> _WORK REQUEST_
Restate exactly, and only, the lines from the one with "Hmmm. What say you? Do you want to see a" through the end of the data, with both of those end lines kept. Drop any pictures.

Source records
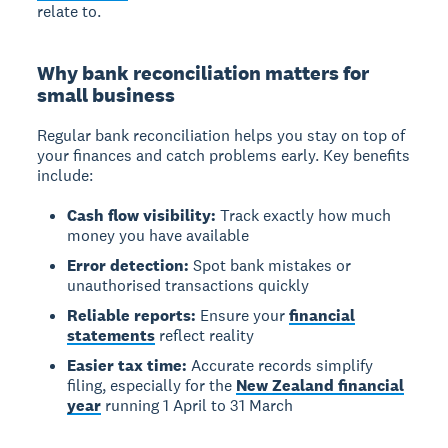
relate to.
Why bank reconciliation matters for
small business
Regular bank reconciliation helps you stay on top of
your finances and catch problems early. Key benefits
include:
Cash flow visibility:
Track exactly how much
money you have available
Error detection:
Spot bank mistakes or
unauthorised transactions quickly
Reliable reports:
Ensure your
financial
statements
reflect reality
Easier tax time:
Accurate records simplify
filing, especially for the
New Zealand financial
year
running 1 April to 31 March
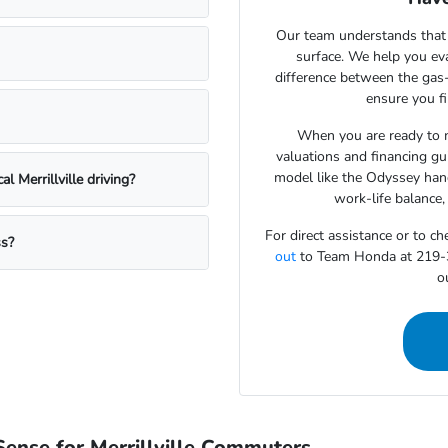
Our team understands that 
surface. We help you eva
difference between the gas
ensure you fi
When you are ready to m
valuations and financing gu
model like the Odyssey hand
 Merrillville driving?
work-life balance,
For direct assistance or to ch
ss?
out
to Team Honda at 219-30
ou
ense for Merrillville Commuters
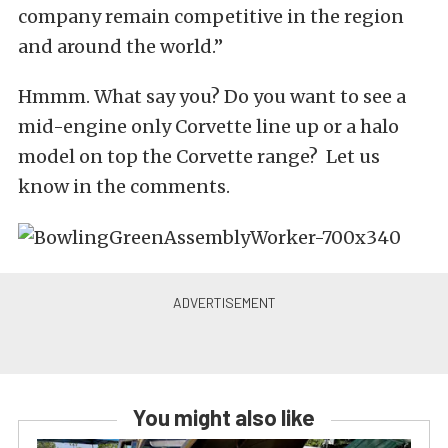
company remain competitive in the region
and around the world.”
Hmmm. What say you? Do you want to see a
mid-engine only Corvette line up or a halo
model on top the Corvette range? Let us
know in the comments.
You might also like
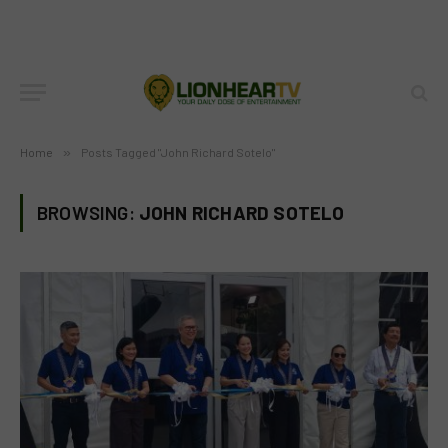
Home
»
Posts Tagged "John Richard Sotelo"
BROWSING:
JOHN RICHARD SOTELO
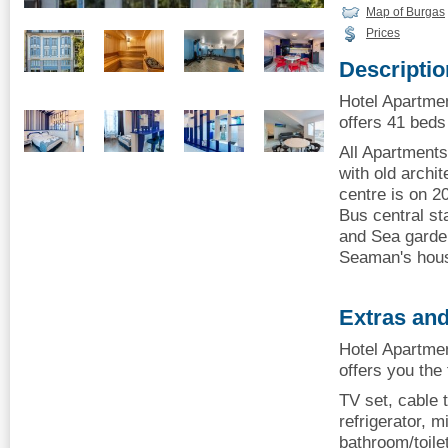
Map of Burgas
Prices
Descriptio
Hotel Apartme
offers 41 beds 
All Apartments
with old archit
centre is on 2
Bus central st
and Sea garde
Seaman's hou
Extras and
Hotel Apartme
offers you the
TV set, cable t
refrigerator, mi
bathroom/toile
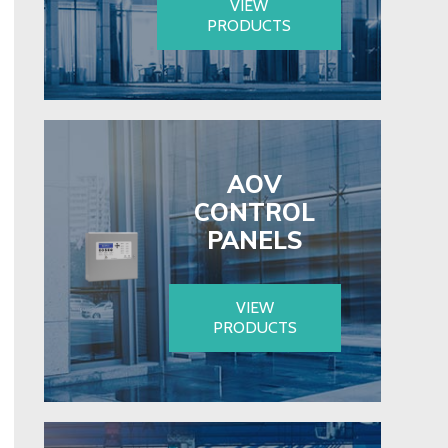
VIEW
PRODUCTS
AOV
CONTROL
PANELS
VIEW
PRODUCTS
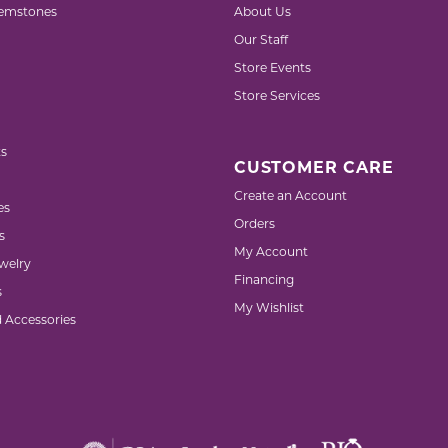
emstones
About Us
Our Staff
Store Events
Store Services
s
CUSTOMER CARE
Create an Account
es
Orders
s
My Account
welry
Financing
s
My Wishlist
d Accessories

> _ANSWER TO THIS PROBLEM_
Hmmm. What say you? Do you want to see a
mid-engine only Corvette line up or a halo
model on top the Corvette range? Let us
know in the comments.
You might also like
Home
»
Posts Tagged "John Richard Sotelo"
BROWSING:
JOHN RICHARD SOTELO
Map of Burgas
Prices
Descriptio
Hotel Apartme
offers 41 beds 
All Apartments
with old archit
centre is on 2
Bus central st
and Sea garde
Seaman's hou
Extras and
Hotel Apartme
offers you the
TV set, cable t
refrigerator, mi
bathroom/toile
VIEW
PRODUCTS
AOV
CONTROL
PANELS
VIEW
PRODUCTS
emstones
About Us
Our Staff
Store Events
Store Services
s
CUSTOMER CARE
Create an Account
es
Orders
s
My Account
welry
Financing
s
My Wishlist
d Accessories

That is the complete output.